Auf die Frage, was denn Kurz von Seehofers Plänen halte, die Österreich ebenfalls stark betreffen würden, wo er sonst auch die CSU unterstütze, wich er aus. Der Kanzlerin huschte ein leichtes Grinsen übers Gesicht. Kurz erklärte, er wolle sich nicht in innerdeutsche Debatten einmischen. Tat es dann aber subtil, indem er darauf hinwies, dass seine Regierung Maßnahmen ergriffen habe, um die Zahl von Migranten zu verringern. „Entscheidend ist, dass wir beenden, dass Menschen quer durch Europa ziehen, um dann in Deutschland und Schweden einen Asylantrag zu stellen“, sagte er und wies aber ebenso daraufhin: Er wolle während der anstehenden EU-Ratspräsidentschaft auch an einer "gemeinsamen europäischen Lösung arbeiten." Merkel hörte ihm zu, nickte stellenweise. Ob sie da jetzt wirklich einen Verbündeten gefunden hat?
Fans in der CSU
Bekannt ist: der 31-jährige Kanzler hat in der CSU viele Fans, die ihn als Partner für eine harte Flüchtlingspolitik sehen. Seehofer wird sich heute ebenfalls mit Kurz treffen, während sich alle Minister beim Integrationsgipfel im Kanzleramt einfinden. Thema werden etwa Seehofers neuste Pläne sein: Er hat Italiens Innenminister Matteo Salvini von der rechten Lega nach Berlin eingeladen. Man wolle einen gemeinsamen Plan zum Schutz der europäischen Außengrenzen vorantreiben – auch das wird ein weiteres Kapitel in der Machtprobe mit Merkel sein.

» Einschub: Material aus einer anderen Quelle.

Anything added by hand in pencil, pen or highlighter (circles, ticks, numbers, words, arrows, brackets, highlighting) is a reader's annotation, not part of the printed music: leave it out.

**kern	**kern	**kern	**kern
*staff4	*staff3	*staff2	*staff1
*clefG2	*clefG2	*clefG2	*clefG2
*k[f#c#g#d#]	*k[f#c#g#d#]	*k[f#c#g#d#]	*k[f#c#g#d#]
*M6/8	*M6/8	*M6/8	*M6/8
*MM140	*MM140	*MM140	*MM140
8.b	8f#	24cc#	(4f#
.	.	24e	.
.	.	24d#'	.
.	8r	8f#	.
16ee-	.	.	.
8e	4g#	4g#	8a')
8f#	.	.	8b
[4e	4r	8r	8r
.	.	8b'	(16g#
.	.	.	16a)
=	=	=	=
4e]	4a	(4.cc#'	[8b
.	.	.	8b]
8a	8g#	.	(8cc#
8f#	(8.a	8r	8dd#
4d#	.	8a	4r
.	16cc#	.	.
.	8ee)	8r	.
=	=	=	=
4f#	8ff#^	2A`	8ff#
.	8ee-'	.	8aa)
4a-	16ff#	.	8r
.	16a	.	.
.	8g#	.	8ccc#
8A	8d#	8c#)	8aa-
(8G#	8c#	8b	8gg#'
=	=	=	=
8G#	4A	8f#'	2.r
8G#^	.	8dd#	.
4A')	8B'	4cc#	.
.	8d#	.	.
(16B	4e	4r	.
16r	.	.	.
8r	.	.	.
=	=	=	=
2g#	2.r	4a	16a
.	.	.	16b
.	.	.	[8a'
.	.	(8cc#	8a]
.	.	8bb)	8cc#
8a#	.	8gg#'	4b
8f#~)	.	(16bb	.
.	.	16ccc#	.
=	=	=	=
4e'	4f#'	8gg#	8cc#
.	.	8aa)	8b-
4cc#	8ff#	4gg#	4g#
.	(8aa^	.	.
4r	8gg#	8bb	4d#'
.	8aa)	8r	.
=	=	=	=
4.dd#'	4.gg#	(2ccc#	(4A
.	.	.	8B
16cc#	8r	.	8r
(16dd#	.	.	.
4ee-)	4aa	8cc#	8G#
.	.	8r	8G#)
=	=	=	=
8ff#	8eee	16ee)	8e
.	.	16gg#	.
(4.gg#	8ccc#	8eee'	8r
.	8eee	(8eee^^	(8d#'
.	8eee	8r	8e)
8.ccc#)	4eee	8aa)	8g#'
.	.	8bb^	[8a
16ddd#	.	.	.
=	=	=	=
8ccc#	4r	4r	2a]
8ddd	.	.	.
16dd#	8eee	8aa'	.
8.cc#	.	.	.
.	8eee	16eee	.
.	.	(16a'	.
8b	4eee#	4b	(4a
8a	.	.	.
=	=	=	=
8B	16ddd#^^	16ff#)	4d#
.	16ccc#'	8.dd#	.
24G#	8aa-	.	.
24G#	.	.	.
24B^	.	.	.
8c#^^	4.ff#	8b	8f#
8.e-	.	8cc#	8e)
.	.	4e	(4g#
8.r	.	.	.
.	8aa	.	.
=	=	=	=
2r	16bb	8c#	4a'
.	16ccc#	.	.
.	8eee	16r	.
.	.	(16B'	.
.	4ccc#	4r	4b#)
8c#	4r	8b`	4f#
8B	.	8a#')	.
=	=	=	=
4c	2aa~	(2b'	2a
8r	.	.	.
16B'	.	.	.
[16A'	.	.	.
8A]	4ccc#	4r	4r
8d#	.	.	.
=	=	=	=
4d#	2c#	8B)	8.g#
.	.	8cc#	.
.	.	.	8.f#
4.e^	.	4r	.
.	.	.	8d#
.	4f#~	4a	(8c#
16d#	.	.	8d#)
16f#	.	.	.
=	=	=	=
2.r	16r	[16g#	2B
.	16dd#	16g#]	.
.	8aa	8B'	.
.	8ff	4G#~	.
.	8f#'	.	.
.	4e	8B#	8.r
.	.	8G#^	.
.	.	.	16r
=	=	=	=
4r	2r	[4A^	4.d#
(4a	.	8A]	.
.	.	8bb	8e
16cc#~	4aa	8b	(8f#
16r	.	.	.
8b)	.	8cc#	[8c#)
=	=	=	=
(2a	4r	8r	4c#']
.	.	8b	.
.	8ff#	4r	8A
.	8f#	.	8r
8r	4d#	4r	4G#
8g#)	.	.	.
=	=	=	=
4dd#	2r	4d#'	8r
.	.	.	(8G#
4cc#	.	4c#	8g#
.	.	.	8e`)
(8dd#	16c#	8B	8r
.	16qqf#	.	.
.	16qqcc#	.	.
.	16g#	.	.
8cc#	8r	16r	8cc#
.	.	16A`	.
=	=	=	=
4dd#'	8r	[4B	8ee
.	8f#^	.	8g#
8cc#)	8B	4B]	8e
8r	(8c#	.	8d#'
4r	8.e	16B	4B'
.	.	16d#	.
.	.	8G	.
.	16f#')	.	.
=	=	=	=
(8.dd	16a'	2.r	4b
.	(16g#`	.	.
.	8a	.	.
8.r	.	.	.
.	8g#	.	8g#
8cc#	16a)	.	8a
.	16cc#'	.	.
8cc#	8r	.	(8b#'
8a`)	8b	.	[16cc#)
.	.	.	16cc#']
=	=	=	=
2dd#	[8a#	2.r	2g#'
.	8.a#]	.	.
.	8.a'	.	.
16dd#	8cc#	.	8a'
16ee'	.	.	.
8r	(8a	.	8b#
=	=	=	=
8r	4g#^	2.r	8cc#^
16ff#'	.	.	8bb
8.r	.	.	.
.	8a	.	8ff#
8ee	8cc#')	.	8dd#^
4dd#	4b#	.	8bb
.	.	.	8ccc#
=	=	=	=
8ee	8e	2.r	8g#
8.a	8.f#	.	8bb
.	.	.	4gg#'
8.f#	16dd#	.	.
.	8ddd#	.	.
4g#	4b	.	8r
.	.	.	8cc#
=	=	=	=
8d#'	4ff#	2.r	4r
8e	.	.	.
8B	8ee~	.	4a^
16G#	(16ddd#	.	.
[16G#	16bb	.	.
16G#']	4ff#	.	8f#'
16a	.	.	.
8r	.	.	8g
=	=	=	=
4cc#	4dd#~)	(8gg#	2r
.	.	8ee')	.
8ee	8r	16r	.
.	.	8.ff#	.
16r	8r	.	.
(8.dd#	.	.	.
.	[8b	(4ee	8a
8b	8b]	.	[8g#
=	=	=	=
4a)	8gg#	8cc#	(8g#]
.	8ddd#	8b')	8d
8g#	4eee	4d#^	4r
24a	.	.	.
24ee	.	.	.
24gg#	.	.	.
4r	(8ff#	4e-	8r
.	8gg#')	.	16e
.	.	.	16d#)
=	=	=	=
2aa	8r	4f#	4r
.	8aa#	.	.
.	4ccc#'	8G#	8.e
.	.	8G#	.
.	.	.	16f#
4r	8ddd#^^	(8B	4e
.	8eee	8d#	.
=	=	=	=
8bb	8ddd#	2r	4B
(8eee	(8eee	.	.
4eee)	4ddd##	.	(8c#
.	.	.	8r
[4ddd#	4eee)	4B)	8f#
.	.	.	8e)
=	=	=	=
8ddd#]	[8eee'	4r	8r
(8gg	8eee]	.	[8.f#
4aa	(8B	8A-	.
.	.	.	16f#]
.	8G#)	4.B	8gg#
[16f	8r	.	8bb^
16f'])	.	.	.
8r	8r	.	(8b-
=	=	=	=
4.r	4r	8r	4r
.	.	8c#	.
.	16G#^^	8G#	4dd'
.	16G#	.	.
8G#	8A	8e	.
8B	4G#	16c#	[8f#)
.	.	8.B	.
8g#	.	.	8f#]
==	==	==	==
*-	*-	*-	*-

Seehofer scheint derzeit alle Register zu ziehen. Sein Plan müsse „so kommen“, schreibt das Redaktionsnetzwerk Deutschland über die Strategie des CSU-Chefs. Er sei nicht bereit, „einen halben Plan mit faulen Kompromissen zu veröffentlichen“.
Seehofer unter Druck
Was zeigt, dass die Probleme tiefer sitzen. Der 68-Jährige steht intern unter Druck, endlich zu liefern. Bei seinen geplanten „Ankerzentren“, wo Asylwerber bis zur Ein- oder Ausreise interniert werden sollen, ziehen andere Bundesländer nicht recht mit. Er braucht eine Trophäe, und was würde sich besser anbieten, als seinen Wählern zu erzählen: Er würde Asylwerber noch vor den Toren Deutschlands wegschicken. So sehr ihm der Gedanke gefallen mag, er würde den Bruch der Koalition riskieren. Das wär’s dann auch für ihn gewesen: Seehofer hat weder ein Landtags- noch ein Bundestagsmandat. Das weiß Merkel – es wäre nicht der erste Sturm, der an ihr vorbeizieht.